So I repeated the experiment with a younger group, taking the 1970 rosters and looking at guys born in 1944 or 1945. Now the age range of survivors is between 64 and 66 and we should expect the number of survivors would go up and the number of dead to go down, and these random samples meet these common sense expectations. 9 of 100 pro football players on the random list are dead, while 13 of the 100 major leaguers are gone.
If we do a chi-square significance test, the difference between 13 of 100 and 9 of 100 is not enough for us to say we will see a big difference in the underlying populations. This could easily just be random variation. If I had taken the 100 older ballplayers from yesterday's work and looked at mortality exactly 10 years ago, 11 of that 100 would have been gone. Only 10 of the older football players from yesterday were gone as of March 2000. In other words, we have several samples that say about 10% of 25 year olds don't make it to 65.
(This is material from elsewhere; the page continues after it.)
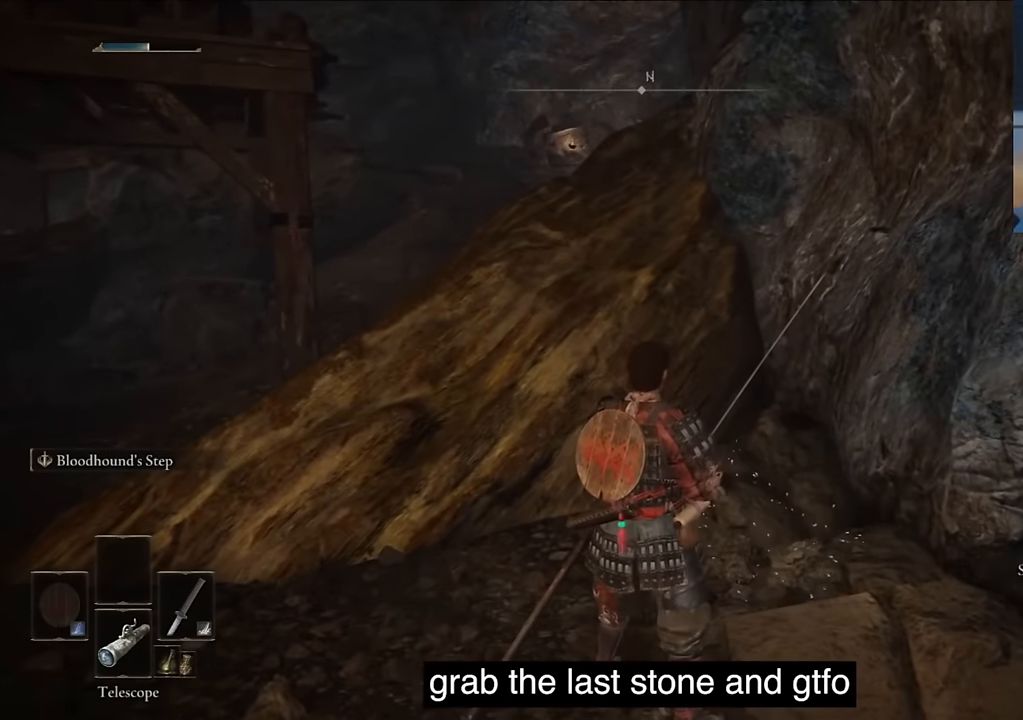
{"buttons": [], "left_stick": "center", "right_stick": "center", "events": [[16, "CIRCLE", "down"], [166, "CIRCLE", "up"]]}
Here's the thing. If instead we work with the period life tables conveniently provided by the Social Security Administration, we see that out of 100 American males in the 24-26 age range in 1960, we would expect 37 not to survive to 2010. If we took a similar sample from 1970, about 16 would not survive. In other words, both baseball players and football players show greater longevity than their peers in everyday life.
Are these differences statistically significant? At the sample size of n=100, no. But at larger sample sizes, yes. That's a problem with statistics, and some folks like Dr. Deming considered it a major flaw. But whether the differences are significant or not, this data indicates that athletes actually have greater longevity on average.
Could my data have flaws? Yes. My sampling method might not be random enough, and it could be that Wikipedia and the Baseball-Reference.com and nfl.com have missed some obituary notices, which would mean I incorrectly numbered some dead ballplayers among the living. But the overall message is this. In this case, the news has taken completely bogus numbers to argue for the solution of a problem that doesn't exist. No matter what your political persuasion, you have to believe that this isn't the first time.